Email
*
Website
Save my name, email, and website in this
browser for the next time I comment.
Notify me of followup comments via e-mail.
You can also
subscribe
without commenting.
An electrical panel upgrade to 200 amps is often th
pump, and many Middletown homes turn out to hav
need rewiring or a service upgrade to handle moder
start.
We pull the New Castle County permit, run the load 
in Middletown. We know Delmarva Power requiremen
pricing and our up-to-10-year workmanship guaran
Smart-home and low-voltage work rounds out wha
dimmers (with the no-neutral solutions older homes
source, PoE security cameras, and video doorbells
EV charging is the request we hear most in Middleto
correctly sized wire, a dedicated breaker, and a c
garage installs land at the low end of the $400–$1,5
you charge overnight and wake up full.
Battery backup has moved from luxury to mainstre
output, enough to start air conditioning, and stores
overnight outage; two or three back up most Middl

.....

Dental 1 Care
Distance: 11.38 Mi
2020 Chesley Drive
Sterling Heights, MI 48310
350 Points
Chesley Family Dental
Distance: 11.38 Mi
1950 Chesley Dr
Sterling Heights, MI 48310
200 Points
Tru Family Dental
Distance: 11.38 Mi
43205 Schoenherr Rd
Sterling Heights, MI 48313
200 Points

.....

» EXERCISE REQUIREMENTS
In the data above, start at the line that has "without commenting.", stop after the line that has "overnight outage; two", and print every line in between exactly as it stands.

» RESULT FOR THIS EXERCISE
without commenting.
An electrical panel upgrade to 200 amps is often th
pump, and many Middletown homes turn out to hav
need rewiring or a service upgrade to handle moder
start.
We pull the New Castle County permit, run the load 
in Middletown. We know Delmarva Power requiremen
pricing and our up-to-10-year workmanship guaran
Smart-home and low-voltage work rounds out wha
dimmers (with the no-neutral solutions older homes
source, PoE security cameras, and video doorbells
EV charging is the request we hear most in Middleto
correctly sized wire, a dedicated breaker, and a c
garage installs land at the low end of the $400–$1,5
you charge overnight and wake up full.
Battery backup has moved from luxury to mainstre
output, enough to start air conditioning, and stores
overnight outage; two or three back up most Middl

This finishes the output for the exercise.